Voyla pourquoy quand on juge d’une action particuliere, il faut considerer plusieurs circonstances, et l’homme tout entier qui l’a produicte, avant la baptizer.

Pour dire un mot de moy-mesme : J’ay veu quelque fois mes amis appeller prudence en moy, ce qui estoit fortune ; et estimer advantage de courage et de patience, ce qui estoit advantage de jugement et opinion ; et m’attribuer un tiltre pour autre ; tantost à mon gain, tantost à ma perte. Au demeurant, il s’en faut tant que je sois arrivé à ce premier et plus parfaict degré d’excellence, où de la vertu il se faict une habitude ; que du second mesme, je n’en ay faict guere de preuve.
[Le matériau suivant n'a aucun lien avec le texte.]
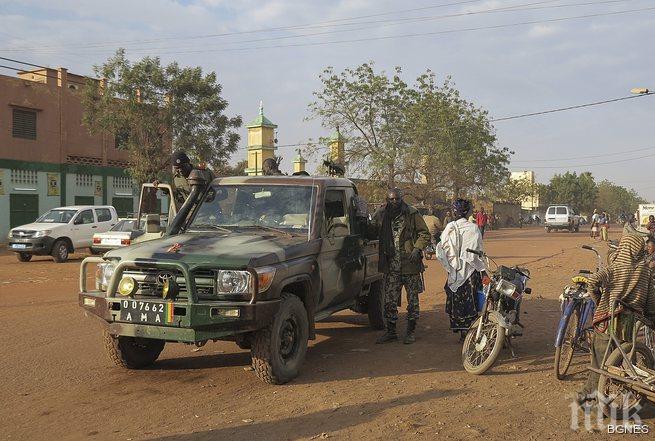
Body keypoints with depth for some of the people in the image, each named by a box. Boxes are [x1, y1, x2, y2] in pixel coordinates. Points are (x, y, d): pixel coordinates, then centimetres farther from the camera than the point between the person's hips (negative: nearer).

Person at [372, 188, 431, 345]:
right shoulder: (380, 215, 5)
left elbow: (424, 233, -1)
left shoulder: (412, 214, -3)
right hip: (390, 266, 3)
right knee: (389, 300, 5)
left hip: (410, 264, -2)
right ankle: (390, 331, 17)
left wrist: (417, 249, -15)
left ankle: (411, 331, 18)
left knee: (412, 298, 7)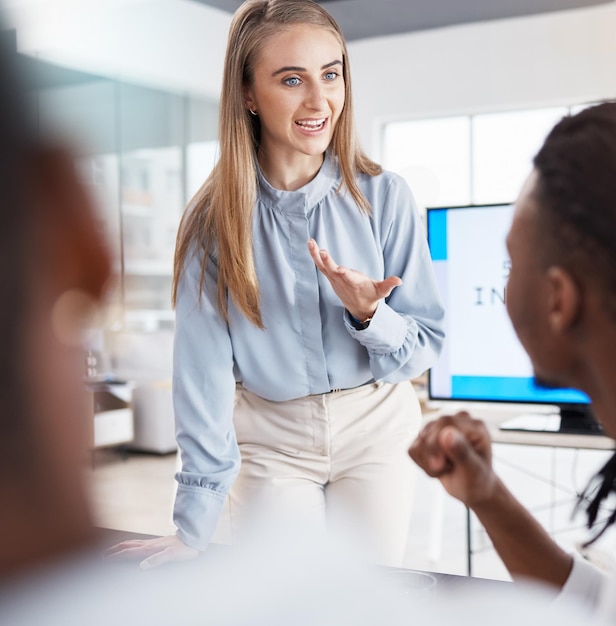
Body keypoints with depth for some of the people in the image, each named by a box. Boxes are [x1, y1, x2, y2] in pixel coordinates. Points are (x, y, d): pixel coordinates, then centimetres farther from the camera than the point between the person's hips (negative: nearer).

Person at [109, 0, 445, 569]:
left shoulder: (384, 197, -12)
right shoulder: (215, 220, -13)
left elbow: (424, 350, -6)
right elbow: (204, 373, -12)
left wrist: (370, 315, -28)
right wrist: (194, 530, -12)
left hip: (376, 432, 1)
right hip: (272, 440, 0)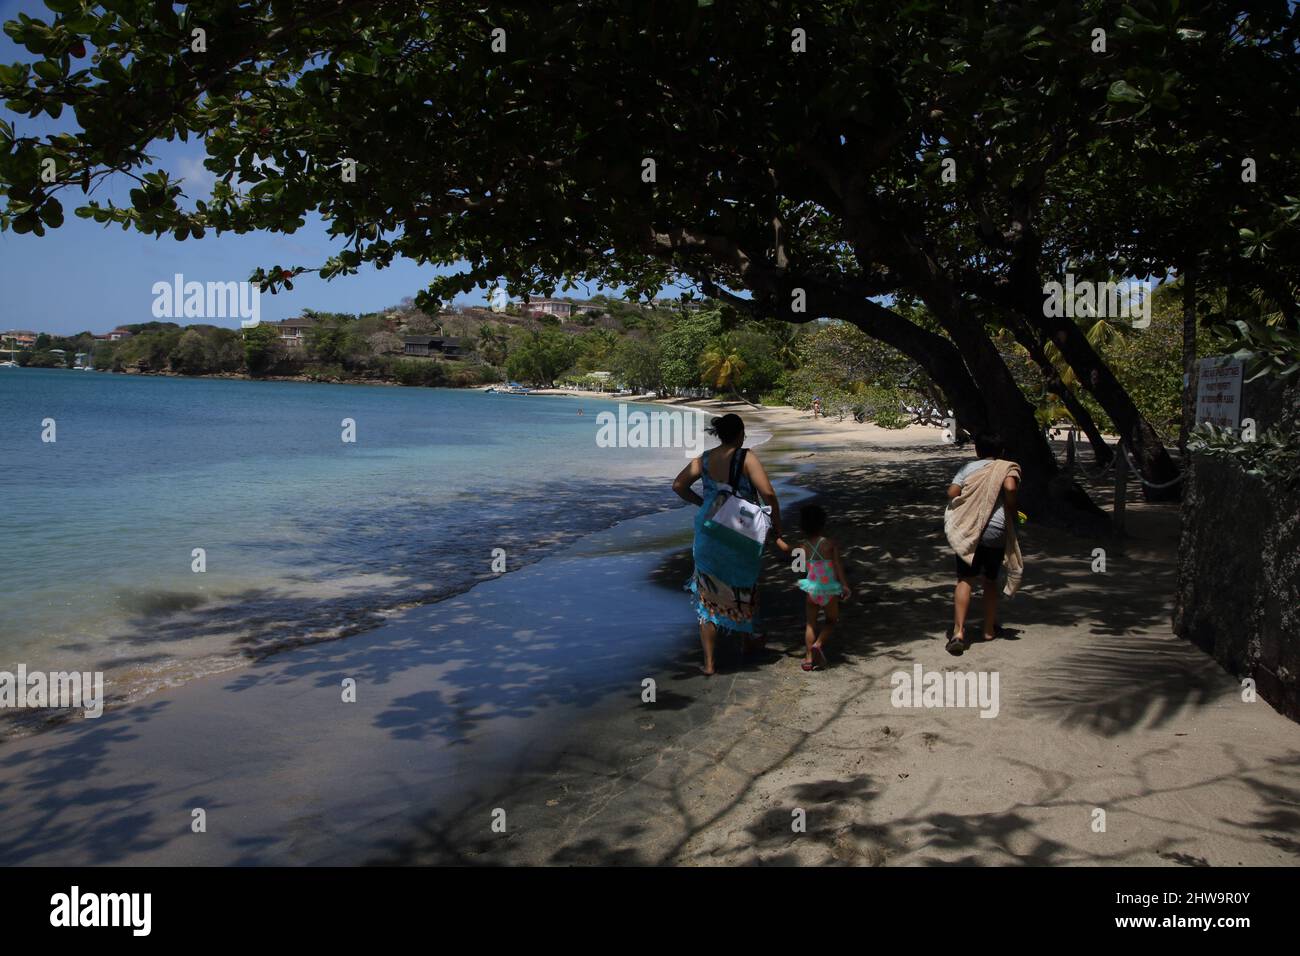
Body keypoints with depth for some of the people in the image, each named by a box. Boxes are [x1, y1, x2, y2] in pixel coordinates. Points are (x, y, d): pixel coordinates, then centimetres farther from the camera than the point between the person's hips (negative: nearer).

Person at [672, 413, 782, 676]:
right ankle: (747, 638, 43)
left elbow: (678, 485, 6)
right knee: (744, 587, 23)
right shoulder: (746, 457, -13)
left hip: (708, 533, 3)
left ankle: (708, 663, 8)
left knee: (708, 596, 10)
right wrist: (777, 526, -6)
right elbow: (768, 494, -19)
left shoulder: (704, 459, 1)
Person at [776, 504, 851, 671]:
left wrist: (777, 538, 34)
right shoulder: (830, 544, -10)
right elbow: (838, 566, -17)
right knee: (831, 622, 17)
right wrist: (845, 585, -19)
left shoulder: (803, 548, -2)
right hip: (830, 590, -1)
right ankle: (818, 644, -8)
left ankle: (809, 657, 5)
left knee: (810, 624, 12)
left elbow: (786, 549, 16)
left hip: (812, 590, 2)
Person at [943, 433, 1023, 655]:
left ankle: (958, 631, -18)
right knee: (990, 581, 17)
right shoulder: (1007, 468, 4)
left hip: (967, 531, 0)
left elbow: (951, 493, -3)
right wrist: (1012, 509, -1)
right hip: (996, 532, 0)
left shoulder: (968, 468, 9)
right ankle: (989, 629, 27)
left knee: (965, 581, -3)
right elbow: (1010, 488, -18)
Je ne me suis mis en grand effort, pour brider les desirs dequoy je me suis trouvé pressé. Ma vertu, c’est une vertu, ou innocence, pour mieux dire, accidentale et fortuite. Si je fusse nay d’une complexion plus desreglée, je crains qu’il fust allé piteusement de mon faict : car je n’ay essayé guere de fermeté en mon ame, pour soustenir des passions, si elles eussent esté tant soit peu vehementes. Je ne sçay point nourrir des querelles, et du debat chez moy. Ainsi, je ne me puis dire nul grand-mercy, dequoy je me trouve exempt de plusieurs vices :

si vitiis mediocribus, et mea paucis
Mendosa est natura, alioqui recta, velut si
Egregio inspersos reprehendas corpore nævos.